Your graphs are pretty -- and it's an interesting page, but your ping section makes me wonder about the rest of your data.

You don't qualify what you're pinging, but if we're talking ping to the internet gateway, ping over a strong 802.11n connection on my iPhone 5 is 2 - 5 milliseconds on my local network. The same is not true of LTE which has more typically a 100ms latency to the carrier internet gateway.

LTE definitely brought down latency from 3G! But it's nowhere near as low latency as a good 802.11n connection!


True, we're pinging google.com (which resolves to its local sites) over the active data connection - whatever flavour of Wi-Fi or 3G. We could have also broken this down by 3G types e.g.
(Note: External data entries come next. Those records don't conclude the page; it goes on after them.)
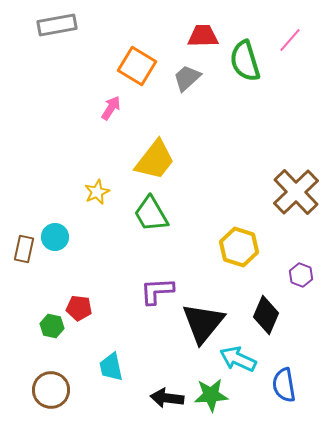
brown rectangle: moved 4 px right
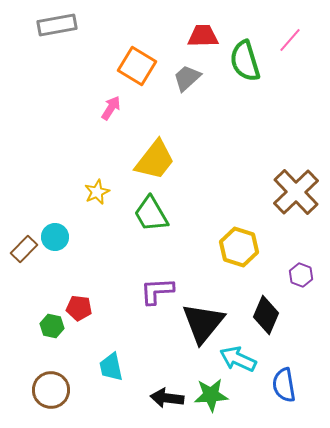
brown rectangle: rotated 32 degrees clockwise
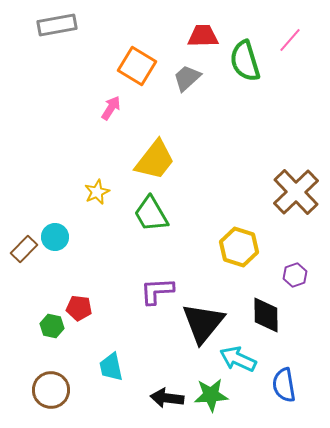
purple hexagon: moved 6 px left; rotated 20 degrees clockwise
black diamond: rotated 24 degrees counterclockwise
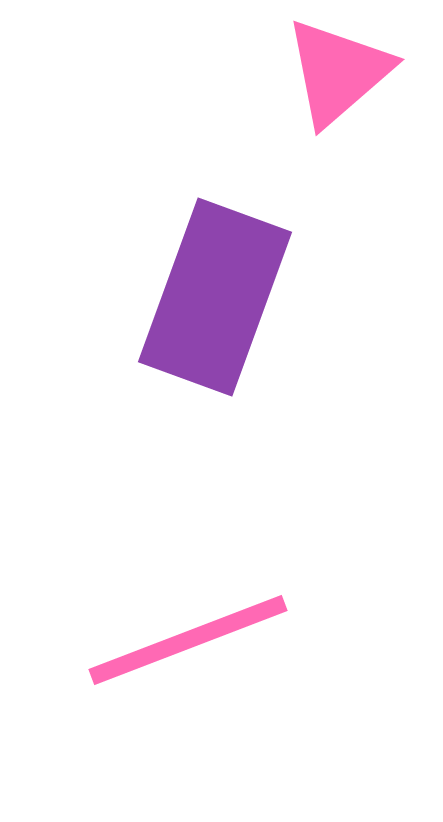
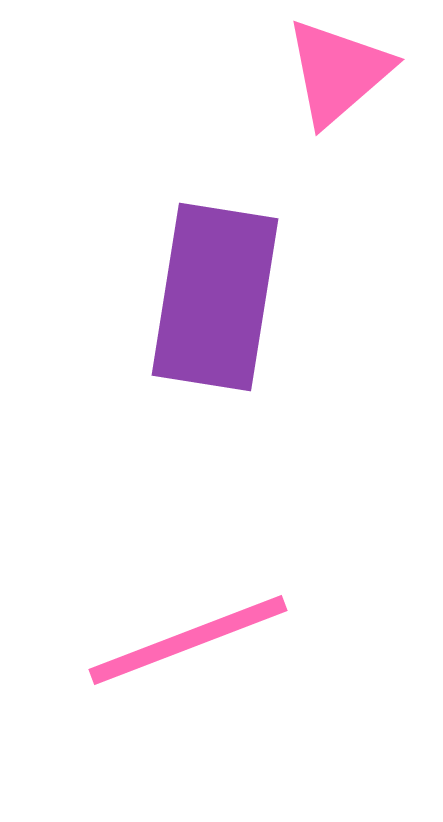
purple rectangle: rotated 11 degrees counterclockwise
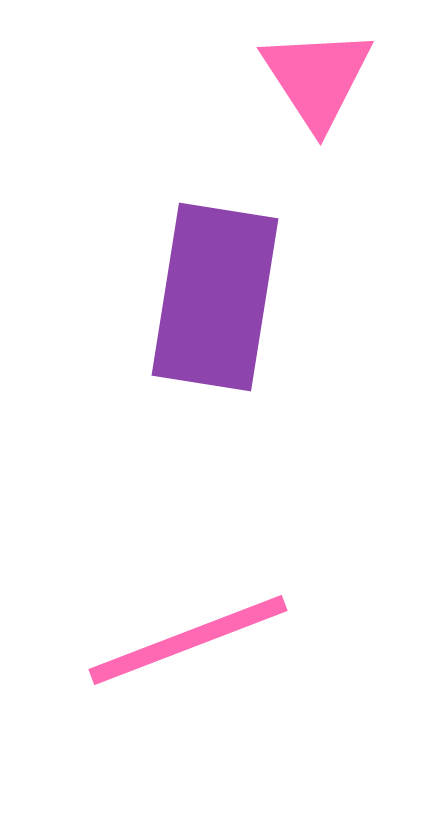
pink triangle: moved 21 px left, 6 px down; rotated 22 degrees counterclockwise
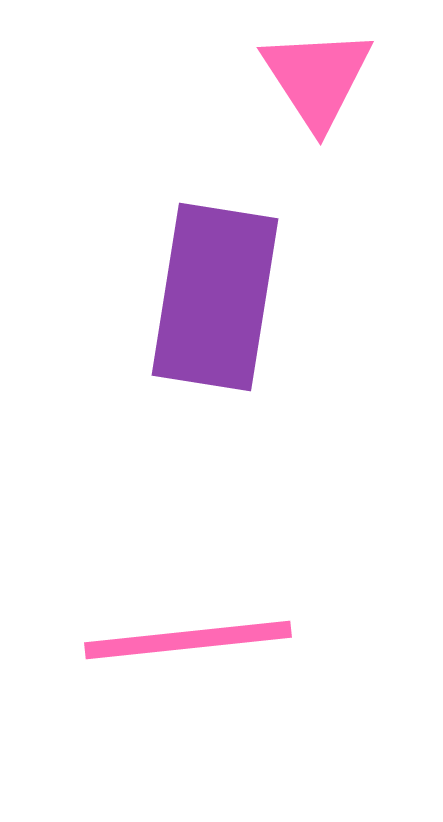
pink line: rotated 15 degrees clockwise
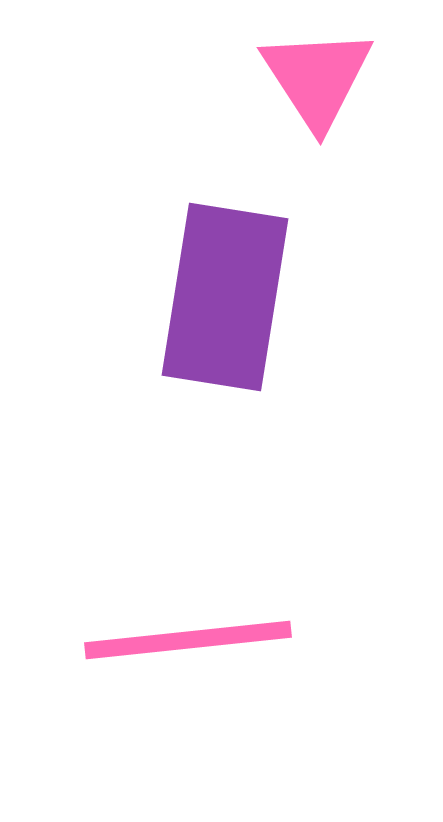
purple rectangle: moved 10 px right
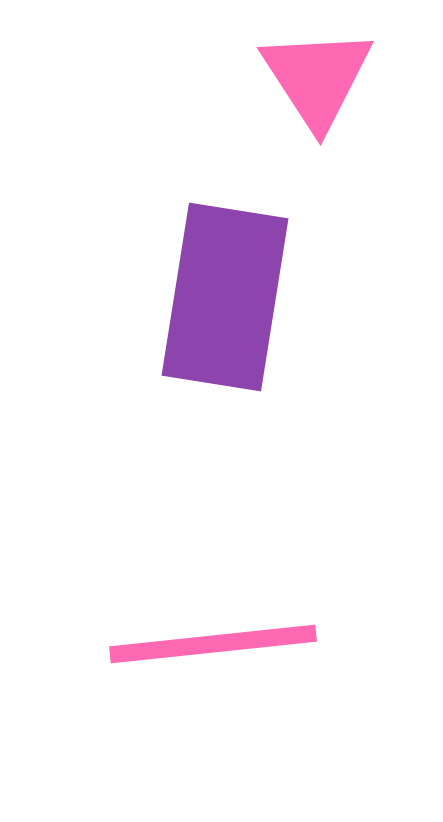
pink line: moved 25 px right, 4 px down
UMTS vs HSPA etc. The idea is not to show the theoretical maximum of LTE or Wi-Fi, if we wanted to that we'd just use a dozen phones in lab conditions. Rather, we wanted to get a feel for the changes in user experience of the mobile web, so this data is drawn from a set of 9m speed tests run with the OpenSignal app.


Thanks for the tutorial rec, a client wants me to implement visual statistical analyses of what's going on in his business, and I could use these. All his data is in a proprietary dental office database (Patterson EagleSoft), and I was just thinking that D3 would be perfect for this project once I get it out of there.

P.S., Some of the scripts on the OpenSignal page could be moved from <head> to the end of <body>; other than that, it looks good!